Thursday, September 05, 2019

2 Sides Of 1 Heart

Someone once said, ~Life is too ironic to fully understand. It takes sadness to know what happiness is. Noise to appreciate the silence and absence to value presence.~ Without a doubt, there is a complex duality of good-bad, light-dark, and hope-hopelessness in life, especially when it involves matters of the heart. Oftentimes what one is trying to do is establish an innate balance of opposing/clashing forces pertaining to thoughts, feelings, and/or emotions that push-pull you in so many directions it has the propensity to leave any person in every sense of the word drained. For it can most definitely be a tiring situation indeed to keep yourself from being mentally, emotionally, physically and spiritually overcome by an unseen inner chaotic battle of the heart that has the ability to throw the balance you're trying to achieve completely off.

Let me ask you this question, does the earlier sentiment ring true that it takes sadness to know what happiness is? I think it's safe to say for a number of individuals they believe it as it pertains to having to continually experience utter heartbreak then ultimately finding/meeting the sheer happiness of love/true love. Of course, being able to deal with the duality of bad and good within your heart as there is a seemingly back and forth shift of the positive-negative outlook in regards to a potentially strong, worthwhile relationship happening. In other words, you don't want the amount of negativity outweighing the positive thus swallowing you whole, in a manner of speaking, leaving an overwhelming sense of constant dread. What it primarily comes down to is focusing on your present leading to the future and not always reliving past pain.

If you think about it, within the human heart there's a duality of light and dark where a war is waging, so to speak, in trying to in a sense silence the noise and at same time not get lost/swallowed up in the darkness of that noise. Fear, doubt, worry, confusion, frustration, disappointment, anger, utter contempt, self loathing, cynicism, etc. are as whole a representation of the noise constantly echoing within yourself. Thinking about it further, it's an internal darkness so tortuous, scary, and getting increasingly louder you're struggling/battling to keep one's own sanity intact. You see, it's that quintessential inner voice magnifying the noise so much so you want to be free from one's own self imposed dark isolation. Essentially, you end up considerably exhausted in every sense of the word whereby the light/silence of true happiness either flickers or grows dim.

Without a doubt, there's truth in being able to appreciate absence that will eventually bring tremendous value to the presence in the form of that certain special someone. Oftentimes, the parallels in the duality of hope and hopelessness coincide with being conflicted dealing with a haunting absence of a loving partner while appreciating the freedom of doing your own thing. True, life provides you with distractions giving you the opportunity to take the time to enjoy your independence as it potentially strengthens the hope instead of the hopelessness inside one's own heart. For the most part, you have to take notice/advantage of those aforementioned distractions and not let yourself wallow in your own personal issues. Hey, it's just a matter of having a clear understanding of seeing the value of living the single life until the presence of hope finally stands in front of you.

In retrospect, it can certainly be quite difficult to attain a deep understanding of the sheer complex duality that is our heart.

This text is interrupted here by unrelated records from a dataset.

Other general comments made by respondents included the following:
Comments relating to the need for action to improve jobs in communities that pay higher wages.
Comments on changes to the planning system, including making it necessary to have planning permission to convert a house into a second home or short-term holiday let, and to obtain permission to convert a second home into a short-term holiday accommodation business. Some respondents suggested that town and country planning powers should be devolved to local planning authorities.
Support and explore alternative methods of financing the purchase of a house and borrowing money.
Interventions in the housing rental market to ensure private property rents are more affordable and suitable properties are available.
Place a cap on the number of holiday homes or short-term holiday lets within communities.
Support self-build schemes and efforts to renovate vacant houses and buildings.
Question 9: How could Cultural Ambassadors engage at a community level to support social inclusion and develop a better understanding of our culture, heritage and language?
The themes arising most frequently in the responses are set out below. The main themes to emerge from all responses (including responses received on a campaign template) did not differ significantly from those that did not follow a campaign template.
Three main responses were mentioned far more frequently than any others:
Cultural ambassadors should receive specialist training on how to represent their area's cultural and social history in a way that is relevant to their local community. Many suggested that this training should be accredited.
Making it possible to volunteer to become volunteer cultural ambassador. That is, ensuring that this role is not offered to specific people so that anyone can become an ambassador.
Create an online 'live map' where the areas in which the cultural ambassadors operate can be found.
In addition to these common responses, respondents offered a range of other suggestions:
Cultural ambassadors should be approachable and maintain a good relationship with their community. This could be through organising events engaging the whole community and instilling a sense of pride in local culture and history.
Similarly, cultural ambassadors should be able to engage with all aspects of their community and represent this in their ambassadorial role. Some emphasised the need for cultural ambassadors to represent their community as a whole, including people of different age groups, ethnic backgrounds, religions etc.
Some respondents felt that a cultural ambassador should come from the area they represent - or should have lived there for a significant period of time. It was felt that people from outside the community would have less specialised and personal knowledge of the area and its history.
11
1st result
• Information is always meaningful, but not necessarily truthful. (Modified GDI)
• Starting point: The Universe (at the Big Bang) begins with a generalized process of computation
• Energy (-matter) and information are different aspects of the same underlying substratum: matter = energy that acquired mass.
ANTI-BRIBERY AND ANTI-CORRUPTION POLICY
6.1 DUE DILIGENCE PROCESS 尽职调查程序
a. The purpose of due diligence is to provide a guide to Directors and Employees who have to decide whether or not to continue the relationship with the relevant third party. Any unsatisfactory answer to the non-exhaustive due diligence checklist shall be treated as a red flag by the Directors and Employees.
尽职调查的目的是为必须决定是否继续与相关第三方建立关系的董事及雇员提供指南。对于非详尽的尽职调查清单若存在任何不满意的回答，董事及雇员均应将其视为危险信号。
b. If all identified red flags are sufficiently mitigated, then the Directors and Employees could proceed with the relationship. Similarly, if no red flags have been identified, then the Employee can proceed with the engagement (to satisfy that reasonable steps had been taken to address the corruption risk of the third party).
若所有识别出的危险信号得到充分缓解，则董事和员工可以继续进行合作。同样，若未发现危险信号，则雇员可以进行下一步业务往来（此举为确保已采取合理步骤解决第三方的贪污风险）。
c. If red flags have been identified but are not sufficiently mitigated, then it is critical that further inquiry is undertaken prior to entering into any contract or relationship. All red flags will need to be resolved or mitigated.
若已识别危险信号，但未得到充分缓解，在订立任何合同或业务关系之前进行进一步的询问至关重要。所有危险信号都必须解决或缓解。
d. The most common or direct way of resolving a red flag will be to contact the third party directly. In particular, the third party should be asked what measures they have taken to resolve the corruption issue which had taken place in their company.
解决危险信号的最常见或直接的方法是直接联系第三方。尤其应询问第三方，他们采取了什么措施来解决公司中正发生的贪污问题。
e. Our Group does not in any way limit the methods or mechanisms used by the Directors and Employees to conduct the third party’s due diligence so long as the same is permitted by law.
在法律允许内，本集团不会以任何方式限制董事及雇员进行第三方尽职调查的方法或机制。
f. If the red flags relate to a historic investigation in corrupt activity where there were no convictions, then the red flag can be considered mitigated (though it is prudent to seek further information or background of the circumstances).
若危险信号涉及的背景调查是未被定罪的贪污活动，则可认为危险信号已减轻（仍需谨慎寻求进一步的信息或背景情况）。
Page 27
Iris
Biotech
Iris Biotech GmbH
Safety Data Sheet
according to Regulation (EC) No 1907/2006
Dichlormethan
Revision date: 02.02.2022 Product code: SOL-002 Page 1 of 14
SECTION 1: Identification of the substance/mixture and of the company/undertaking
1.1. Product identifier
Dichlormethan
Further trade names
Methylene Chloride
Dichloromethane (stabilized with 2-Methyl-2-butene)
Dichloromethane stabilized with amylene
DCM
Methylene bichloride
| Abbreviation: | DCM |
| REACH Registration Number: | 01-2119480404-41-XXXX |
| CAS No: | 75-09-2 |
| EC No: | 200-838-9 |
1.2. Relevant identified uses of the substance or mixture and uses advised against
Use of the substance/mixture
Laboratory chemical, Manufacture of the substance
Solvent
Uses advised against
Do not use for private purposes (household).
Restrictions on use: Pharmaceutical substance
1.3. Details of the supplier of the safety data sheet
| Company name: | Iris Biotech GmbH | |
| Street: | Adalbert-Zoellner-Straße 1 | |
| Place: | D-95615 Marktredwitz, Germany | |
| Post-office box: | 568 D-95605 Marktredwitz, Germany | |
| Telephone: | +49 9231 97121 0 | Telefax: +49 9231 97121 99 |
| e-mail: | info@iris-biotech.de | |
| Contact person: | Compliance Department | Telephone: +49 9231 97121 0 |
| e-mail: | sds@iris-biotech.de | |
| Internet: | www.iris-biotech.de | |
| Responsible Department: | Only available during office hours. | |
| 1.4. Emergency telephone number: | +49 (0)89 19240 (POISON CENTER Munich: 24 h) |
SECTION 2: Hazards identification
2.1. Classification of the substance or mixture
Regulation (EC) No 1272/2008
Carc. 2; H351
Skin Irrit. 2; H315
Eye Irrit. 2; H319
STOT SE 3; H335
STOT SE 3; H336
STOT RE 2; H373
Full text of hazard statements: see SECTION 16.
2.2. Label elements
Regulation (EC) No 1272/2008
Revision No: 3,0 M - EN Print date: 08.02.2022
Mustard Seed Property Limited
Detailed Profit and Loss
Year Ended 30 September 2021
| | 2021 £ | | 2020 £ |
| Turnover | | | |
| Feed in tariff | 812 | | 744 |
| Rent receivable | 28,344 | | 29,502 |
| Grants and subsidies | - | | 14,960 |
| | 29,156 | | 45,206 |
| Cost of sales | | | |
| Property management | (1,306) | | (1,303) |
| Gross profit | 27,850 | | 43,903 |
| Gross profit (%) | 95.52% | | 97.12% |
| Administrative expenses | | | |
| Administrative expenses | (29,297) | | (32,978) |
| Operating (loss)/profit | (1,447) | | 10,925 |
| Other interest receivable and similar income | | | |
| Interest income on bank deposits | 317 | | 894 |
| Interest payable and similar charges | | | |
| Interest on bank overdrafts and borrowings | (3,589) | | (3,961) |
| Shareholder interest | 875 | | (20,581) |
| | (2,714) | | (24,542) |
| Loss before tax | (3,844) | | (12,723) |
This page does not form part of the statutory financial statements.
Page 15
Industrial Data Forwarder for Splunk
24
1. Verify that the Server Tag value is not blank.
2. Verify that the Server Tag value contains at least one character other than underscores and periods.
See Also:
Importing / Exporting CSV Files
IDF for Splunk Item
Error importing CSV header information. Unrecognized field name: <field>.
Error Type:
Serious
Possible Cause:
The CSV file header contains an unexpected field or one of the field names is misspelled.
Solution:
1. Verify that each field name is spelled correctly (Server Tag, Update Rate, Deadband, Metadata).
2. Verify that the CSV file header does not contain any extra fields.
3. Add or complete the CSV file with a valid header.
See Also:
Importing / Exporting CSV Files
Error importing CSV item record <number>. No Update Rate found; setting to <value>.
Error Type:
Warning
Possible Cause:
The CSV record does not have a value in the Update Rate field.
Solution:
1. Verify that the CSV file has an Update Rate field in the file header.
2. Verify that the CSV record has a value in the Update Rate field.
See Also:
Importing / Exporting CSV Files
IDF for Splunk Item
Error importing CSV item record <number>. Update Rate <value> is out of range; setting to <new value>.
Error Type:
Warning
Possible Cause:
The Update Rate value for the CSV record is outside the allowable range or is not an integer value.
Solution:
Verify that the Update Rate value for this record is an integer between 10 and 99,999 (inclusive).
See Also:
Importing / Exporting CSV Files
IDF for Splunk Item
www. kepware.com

Granted, as you try to achieve any sort of inner balance there comes a point where it can teeter totter from comforting peace to destructive chaos. Unfortunately, that shift in the balance within the internal teeter totter that is the human heart is absolutely unpredictable and can happen in an instant like a snap of a finger. Yet, even though everyone has the same inner duality of the heart there is an unexplainable difference in how each one of us deals with going through it. Ultimately, it all depends on how it's handled as you can be overly complicated but at the same time easily simplistic if that makes any kind of sense at all. In the end, you have to realize there are more than 2 sides of 1 heart and when you do you'll gain a far better perspective regarding the duality of your forever best friend's heart.